## EXERCISE PROMPT
Here the job is to transcribe the data verbatim while leaving each picture out.
################
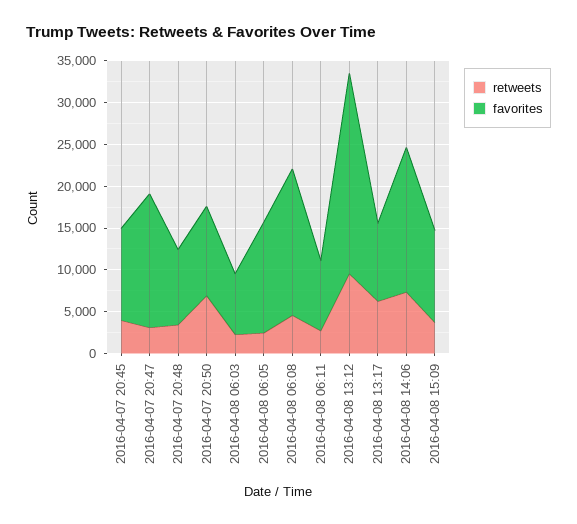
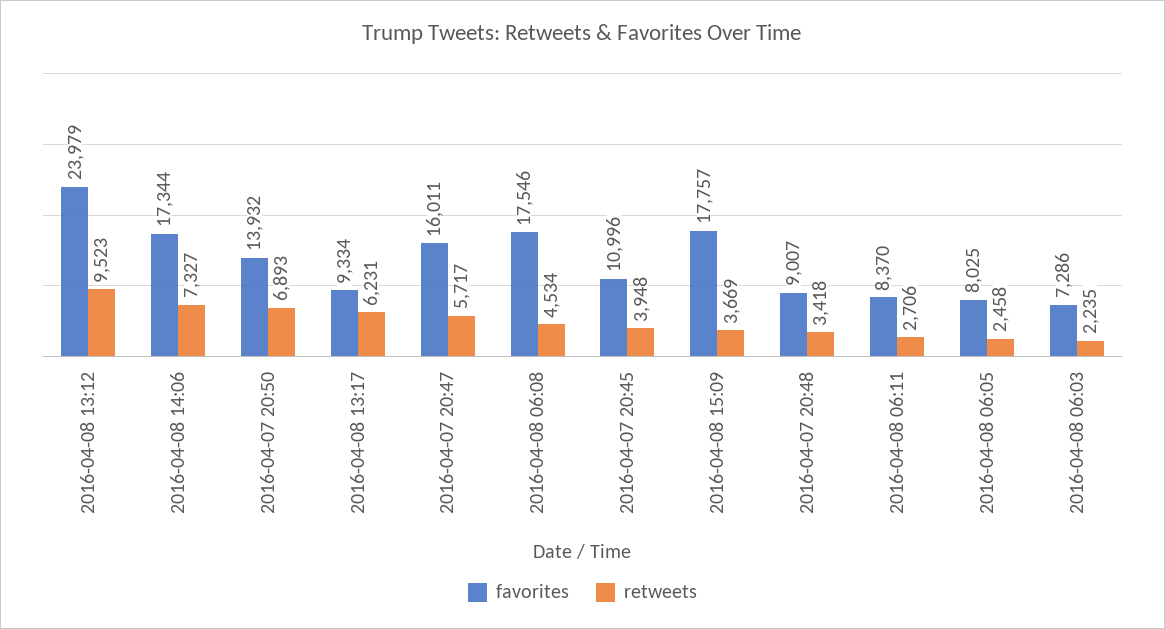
  {
    "retweets": {
      "2016-04-07 20:45": 3948,
-     "2016-04-07 20:47": 3000,
+     "2016-04-07 20:47": 5717,
      "2016-04-07 20:48": 3418,
      "2016-04-07 20:50": 6893,
      "2016-04-08 06:03": 2235,
      "2016-04-08 06:05": 2458,
      "2016-04-08 06:08": 4534,
      "2016-04-08 06:11": 2706,
      "2016-04-08 13:12": 9523,
      "2016-04-08 13:17": 6231,
      "2016-04-08 14:06": 7327,
      "2016-04-08 15:09": 3669
    },
    "favorites": {
      "2016-04-07 20:45": 10996,
      "2016-04-07 20:47": 16011,
      "2016-04-07 20:48": 9007,
-     "2016-04-07 20:50": 11000,
+     "2016-04-07 20:50": 13932,
      "2016-04-08 06:03": 7286,
-     "2016-04-08 06:05": 13000,
+     "2016-04-08 06:05": 8025,
      "2016-04-08 06:08": 17546,
      "2016-04-08 06:11": 8370,
      "2016-04-08 13:12": 23979,
      "2016-04-08 13:17": 9334,
      "2016-04-08 14:06": 17344,
-     "2016-04-08 15:09": 11000
+     "2016-04-08 15:09": 17757
    }
  }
################
## RESPONSE TO THIS EXERCISE
  {
    "retweets": {
      "2016-04-07 20:45": 3948,
-     "2016-04-07 20:47": 3000,
+     "2016-04-07 20:47": 5717,
      "2016-04-07 20:48": 3418,
      "2016-04-07 20:50": 6893,
      "2016-04-08 06:03": 2235,
      "2016-04-08 06:05": 2458,
      "2016-04-08 06:08": 4534,
      "2016-04-08 06:11": 2706,
      "2016-04-08 13:12": 9523,
      "2016-04-08 13:17": 6231,
      "2016-04-08 14:06": 7327,
      "2016-04-08 15:09": 3669
    },
    "favorites": {
      "2016-04-07 20:45": 10996,
      "2016-04-07 20:47": 16011,
      "2016-04-07 20:48": 9007,
-     "2016-04-07 20:50": 11000,
+     "2016-04-07 20:50": 13932,
      "2016-04-08 06:03": 7286,
-     "2016-04-08 06:05": 13000,
+     "2016-04-08 06:05": 8025,
      "2016-04-08 06:08": 17546,
      "2016-04-08 06:11": 8370,
      "2016-04-08 13:12": 23979,
      "2016-04-08 13:17": 9334,
      "2016-04-08 14:06": 17344,
-     "2016-04-08 15:09": 11000
+     "2016-04-08 15:09": 17757
    }
  }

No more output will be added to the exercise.